Could you retype the records below exactly as they appear, skipping any pictures?

+---+

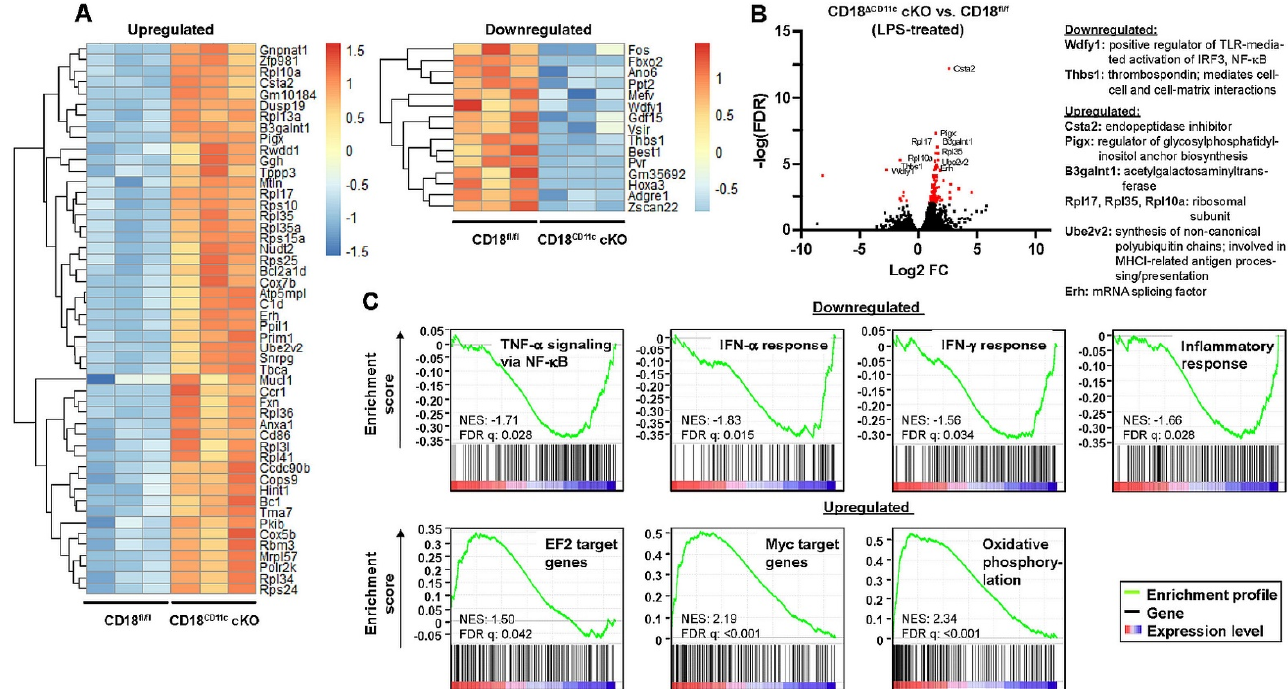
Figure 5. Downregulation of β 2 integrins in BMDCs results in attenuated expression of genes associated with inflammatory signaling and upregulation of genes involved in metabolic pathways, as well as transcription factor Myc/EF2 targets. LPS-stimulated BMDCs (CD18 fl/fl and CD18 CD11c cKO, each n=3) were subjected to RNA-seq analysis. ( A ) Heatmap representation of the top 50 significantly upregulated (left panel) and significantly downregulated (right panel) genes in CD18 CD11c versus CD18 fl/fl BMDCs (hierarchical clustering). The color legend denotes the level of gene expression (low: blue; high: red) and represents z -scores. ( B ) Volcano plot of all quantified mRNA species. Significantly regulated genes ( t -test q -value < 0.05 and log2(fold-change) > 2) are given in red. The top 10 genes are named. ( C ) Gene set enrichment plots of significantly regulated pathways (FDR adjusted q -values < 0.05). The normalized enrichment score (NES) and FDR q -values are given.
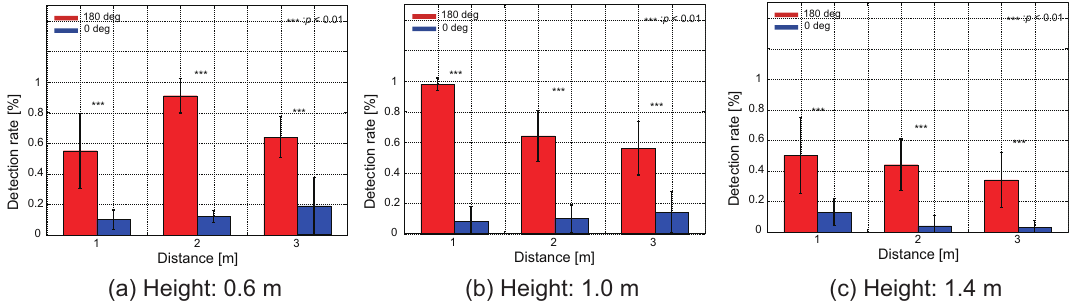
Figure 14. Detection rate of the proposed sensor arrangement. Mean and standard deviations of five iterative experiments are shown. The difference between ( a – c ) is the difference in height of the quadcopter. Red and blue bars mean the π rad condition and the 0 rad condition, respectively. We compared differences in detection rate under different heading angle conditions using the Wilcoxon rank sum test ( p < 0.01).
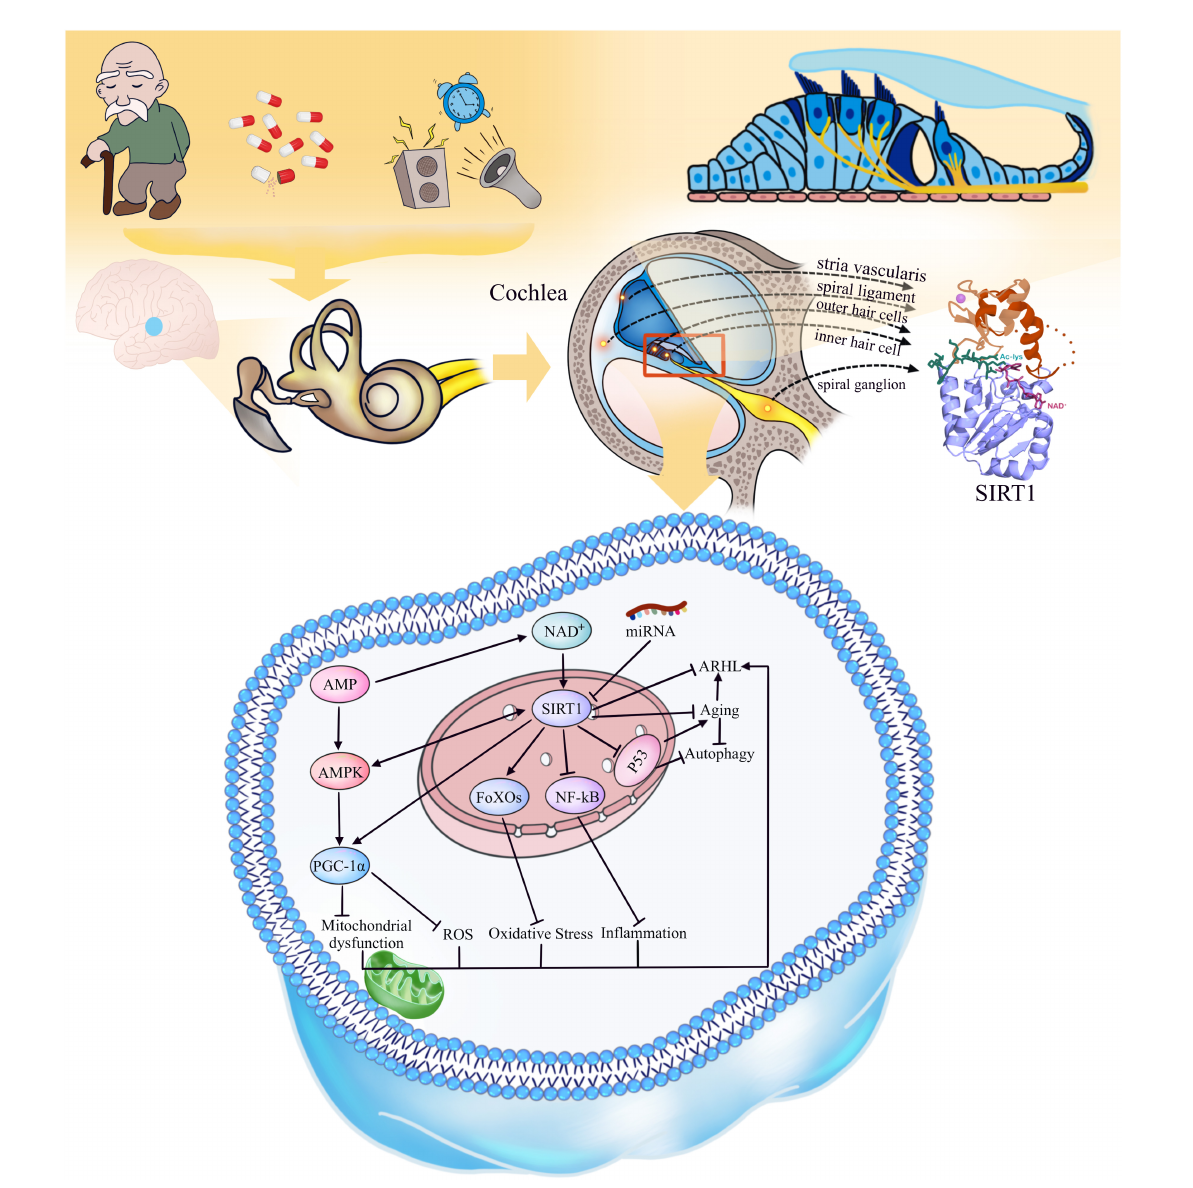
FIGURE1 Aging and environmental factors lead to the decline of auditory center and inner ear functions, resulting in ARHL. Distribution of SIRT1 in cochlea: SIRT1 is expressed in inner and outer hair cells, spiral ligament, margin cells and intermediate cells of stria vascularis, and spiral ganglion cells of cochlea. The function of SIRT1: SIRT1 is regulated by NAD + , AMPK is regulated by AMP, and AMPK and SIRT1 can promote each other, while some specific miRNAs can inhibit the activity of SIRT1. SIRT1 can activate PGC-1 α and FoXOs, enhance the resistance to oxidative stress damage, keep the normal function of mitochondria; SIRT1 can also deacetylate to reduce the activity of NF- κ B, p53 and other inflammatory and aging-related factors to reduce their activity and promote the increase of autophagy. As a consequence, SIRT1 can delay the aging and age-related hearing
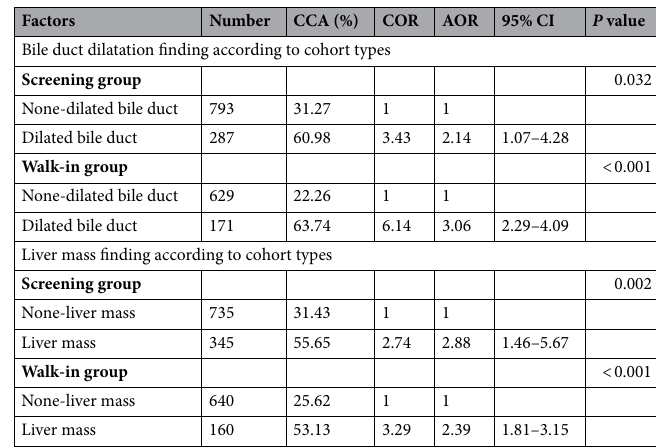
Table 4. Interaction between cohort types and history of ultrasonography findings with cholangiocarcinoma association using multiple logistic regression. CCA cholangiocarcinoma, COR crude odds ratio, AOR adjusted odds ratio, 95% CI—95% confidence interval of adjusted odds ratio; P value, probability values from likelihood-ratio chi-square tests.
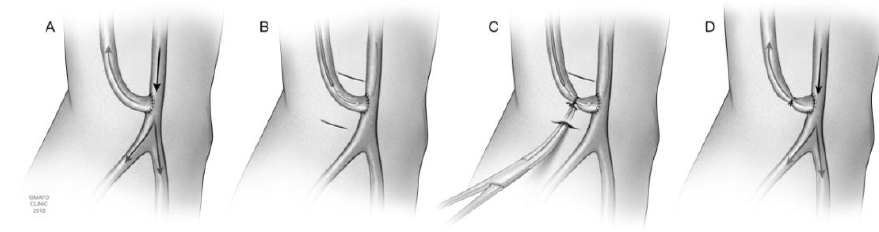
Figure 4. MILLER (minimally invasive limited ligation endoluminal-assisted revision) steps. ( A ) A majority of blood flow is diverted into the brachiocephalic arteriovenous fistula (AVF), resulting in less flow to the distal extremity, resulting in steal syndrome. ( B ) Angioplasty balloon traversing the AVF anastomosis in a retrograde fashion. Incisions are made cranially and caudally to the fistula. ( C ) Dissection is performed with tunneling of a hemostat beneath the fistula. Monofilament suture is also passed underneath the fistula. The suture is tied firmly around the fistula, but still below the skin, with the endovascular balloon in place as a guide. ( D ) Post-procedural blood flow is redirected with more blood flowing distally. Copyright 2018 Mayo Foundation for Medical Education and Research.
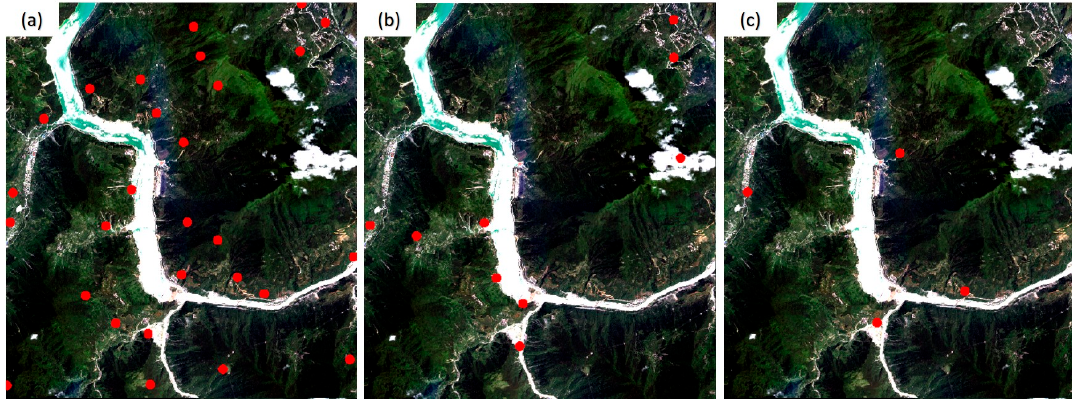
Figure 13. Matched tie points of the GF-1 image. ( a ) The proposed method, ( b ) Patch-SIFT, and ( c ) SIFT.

+---+

[Solution to this task]
Figure 5. Downregulation of β 2 integrins in BMDCs results in attenuated expression of genes associated with inflammatory signaling and upregulation of genes involved in metabolic pathways, as well as transcription factor Myc/EF2 targets. LPS-stimulated BMDCs (CD18 fl/fl and CD18 CD11c cKO, each n=3) were subjected to RNA-seq analysis. ( A ) Heatmap representation of the top 50 significantly upregulated (left panel) and significantly downregulated (right panel) genes in CD18 CD11c versus CD18 fl/fl BMDCs (hierarchical clustering). The color legend denotes the level of gene expression (low: blue; high: red) and represents z -scores. ( B ) Volcano plot of all quantified mRNA species. Significantly regulated genes ( t -test q -value < 0.05 and log2(fold-change) > 2) are given in red. The top 10 genes are named. ( C ) Gene set enrichment plots of significantly regulated pathways (FDR adjusted q -values < 0.05). The normalized enrichment score (NES) and FDR q -values are given.
Figure 14. Detection rate of the proposed sensor arrangement. Mean and standard deviations of five iterative experiments are shown. The difference between ( a – c ) is the difference in height of the quadcopter. Red and blue bars mean the π rad condition and the 0 rad condition, respectively. We compared differences in detection rate under different heading angle conditions using the Wilcoxon rank sum test ( p < 0.01).
FIGURE1 Aging and environmental factors lead to the decline of auditory center and inner ear functions, resulting in ARHL. Distribution of SIRT1 in cochlea: SIRT1 is expressed in inner and outer hair cells, spiral ligament, margin cells and intermediate cells of stria vascularis, and spiral ganglion cells of cochlea. The function of SIRT1: SIRT1 is regulated by NAD + , AMPK is regulated by AMP, and AMPK and SIRT1 can promote each other, while some specific miRNAs can inhibit the activity of SIRT1. SIRT1 can activate PGC-1 α and FoXOs, enhance the resistance to oxidative stress damage, keep the normal function of mitochondria; SIRT1 can also deacetylate to reduce the activity of NF- κ B, p53 and other inflammatory and aging-related factors to reduce their activity and promote the increase of autophagy. As a consequence, SIRT1 can delay the aging and age-related hearing
Table 4. Interaction between cohort types and history of ultrasonography findings with cholangiocarcinoma association using multiple logistic regression. CCA cholangiocarcinoma, COR crude odds ratio, AOR adjusted odds ratio, 95% CI—95% confidence interval of adjusted odds ratio; P value, probability values from likelihood-ratio chi-square tests.
Figure 4. MILLER (minimally invasive limited ligation endoluminal-assisted revision) steps. ( A ) A majority of blood flow is diverted into the brachiocephalic arteriovenous fistula (AVF), resulting in less flow to the distal extremity, resulting in steal syndrome. ( B ) Angioplasty balloon traversing the AVF anastomosis in a retrograde fashion. Incisions are made cranially and caudally to the fistula. ( C ) Dissection is performed with tunneling of a hemostat beneath the fistula. Monofilament suture is also passed underneath the fistula. The suture is tied firmly around the fistula, but still below the skin, with the endovascular balloon in place as a guide. ( D ) Post-procedural blood flow is redirected with more blood flowing distally. Copyright 2018 Mayo Foundation for Medical Education and Research.
Figure 13. Matched tie points of the GF-1 image. ( a ) The proposed method, ( b ) Patch-SIFT, and ( c ) SIFT.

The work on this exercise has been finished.